DATA EXCERPTS Start Marker
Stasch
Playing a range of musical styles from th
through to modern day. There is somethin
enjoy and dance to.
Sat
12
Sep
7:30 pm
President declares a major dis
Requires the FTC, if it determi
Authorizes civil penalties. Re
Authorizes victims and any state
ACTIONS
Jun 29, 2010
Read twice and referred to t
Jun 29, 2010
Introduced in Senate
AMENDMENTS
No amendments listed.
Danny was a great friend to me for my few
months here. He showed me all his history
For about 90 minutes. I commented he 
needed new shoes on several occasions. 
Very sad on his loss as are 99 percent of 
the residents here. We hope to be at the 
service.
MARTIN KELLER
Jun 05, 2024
DATA EXCERPTS End Marker
DATA EXCERPTS Start Marker
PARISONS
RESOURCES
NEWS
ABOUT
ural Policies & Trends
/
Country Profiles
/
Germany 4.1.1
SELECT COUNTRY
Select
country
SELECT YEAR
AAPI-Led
DATA EXCERPTS End Marker
TASK DIRECTIONS: Which lines of the listing contain the string "Authorizes", with case counting? Pull out each of those lines in full.

RESULT OF THE EXERCISE:
Authorizes civil penalties. Re
Authorizes victims and any state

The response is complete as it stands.